Keira Carey: Leading By Example
At some point in our lives, we could all benefit from the guidance of a mentor. Keira Carey knows this well from personal experience, and in her day job she helps connect other young people of African descent with someone who might make a difference in their professional and, by extension, personal lives. Working mostly with international students, as Youth Mentorship and Cultural Sensitization Project Coordinator at the African Diaspora Association of the Maritimes in Halifax, Keira has found her passion in helping others navigate an experience that she once largely tackled on her own—finding her way in Canada.
International students are a group that Keira can easily relate to, having recently been in their shoes. She first came to Canada for university to study Political Science and International Development, a reflection of her interests and the wider lens through which she sees the world. When she graduated, she went back to her hometown of Nassau, Bahamas. She began going through the motions of applying for law school overseas, which had always been her plan.
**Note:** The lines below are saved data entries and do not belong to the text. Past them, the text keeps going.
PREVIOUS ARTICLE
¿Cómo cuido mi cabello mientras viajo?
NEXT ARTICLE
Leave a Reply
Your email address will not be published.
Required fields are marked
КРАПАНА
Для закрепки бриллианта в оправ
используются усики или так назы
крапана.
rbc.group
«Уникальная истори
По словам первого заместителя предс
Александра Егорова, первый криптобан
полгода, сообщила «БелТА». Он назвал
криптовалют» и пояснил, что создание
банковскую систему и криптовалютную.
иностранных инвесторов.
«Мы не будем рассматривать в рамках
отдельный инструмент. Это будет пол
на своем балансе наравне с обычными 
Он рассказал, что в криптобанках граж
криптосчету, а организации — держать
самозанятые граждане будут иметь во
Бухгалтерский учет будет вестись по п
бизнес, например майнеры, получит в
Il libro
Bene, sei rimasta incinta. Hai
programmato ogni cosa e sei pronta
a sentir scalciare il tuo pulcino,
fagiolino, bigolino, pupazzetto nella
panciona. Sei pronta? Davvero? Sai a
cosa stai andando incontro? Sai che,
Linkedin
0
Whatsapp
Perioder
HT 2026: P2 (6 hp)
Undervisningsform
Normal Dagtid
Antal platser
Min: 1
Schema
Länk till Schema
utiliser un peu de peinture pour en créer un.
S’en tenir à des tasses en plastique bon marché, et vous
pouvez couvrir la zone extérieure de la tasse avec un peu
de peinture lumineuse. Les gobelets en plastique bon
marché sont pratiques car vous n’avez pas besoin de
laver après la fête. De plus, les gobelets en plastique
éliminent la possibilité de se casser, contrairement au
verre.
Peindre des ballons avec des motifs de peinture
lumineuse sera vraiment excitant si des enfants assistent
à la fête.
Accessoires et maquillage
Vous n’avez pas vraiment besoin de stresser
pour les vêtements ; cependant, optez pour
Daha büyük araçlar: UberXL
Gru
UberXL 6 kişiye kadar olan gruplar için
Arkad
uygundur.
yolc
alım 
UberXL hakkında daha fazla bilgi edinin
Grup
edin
Before leaving Halifax, however, Keira had applied for a post-graduate work permit to keep her options open, perhaps subconsciously beginning to consider a change of heart. By the end of the summer she had decided to come back to Canada, feeling like she was called to do something bigger and wanting “to learn a different way of working, and to learn from the systems already in place in Canada, especially in the not-for-profit world.”
And so she did. At 22 years old, Keira made the independent move back to Halifax. She admits that the transition was not easy. She shares that people sometimes assume that immigrants who started out as international students are already equipped to handle life as a newcomer. However, she gently cautions that it’s important to realize that it can be a challenging experience for everyone.
As an immigrant from an English-speaking country who is relatively familiar with the Canadian lifestyle, Keira shares that while it may be less of an adjustment for her than for someone with more stark linguistic and cultural differences, it is still an adjustment. Different technology takes getting used to, as does navigating the laws of the land and things like home or car ownership—especially when it comes to changing winter tires!
Although she had spent four years as an engaged undergraduate student in the city she returned to, finding a job was initially challenging without Canadian work experience. At first, she had to volunteer her time to get the experience that she needed. After interning for a few non-profit organizations, Keira landed a job as the first employee of a recently revamped African Diaspora Association of the Maritimes. Three years later, she has been part of the organization’s growth and is happy to be helping students in a way that she knows she would have benefitted from in their position.
When asked about the current work that she does, Keira says that she wants "to help international students learn about the ‘real Canada’ and what it means to be an immigrant in Canada.” In Keira’s experience, when you’re a student “you’re focused on studies…you’re a bit sheltered by the university community. You don’t think outside that community until you are placed in the larger society.” At that point, you have to navigate on your own. Whether it is to find a doctor (without access to the student health centre that you once used), or to apply for jobs (without the support of the student resources that you once accessed for things like resume writing).
Through the mentorship relationships that she works to create, Keira encourages students not to wait to start building the knowledge and connections that might help them succeed after graduation, whether they stay in Canada or follow a different path.
Keira clearly has a passion for giving back—something that she acknowledges but for which she just as quickly brushes aside the praise. She credits her parents with instilling the desire in her and believes that “there is always something more that you can do,” for individuals and on a broader scale.
She undoubtedly has a global perspective. In the future, she wants to be able to apply her skills developed in Canada to help the youth of the Bahamas. She is interested in working with the Bahamian government on socio-economic issues including poverty and job creation, particularly in regards to youth. She lights up as she talks about the idea of someday creating a national youth mentorship program.
Whatever your passion, Keira has some words of wisdom with broad reach for other recent newcomers:
“You have to continue to work hard for what you want. Being focused is very important. Being here without family and with limited friends, it’s important to know what you want because that’s the only thing that gets you through at the end of the day.”
Without a doubt, in this regard, Keira is leading by example.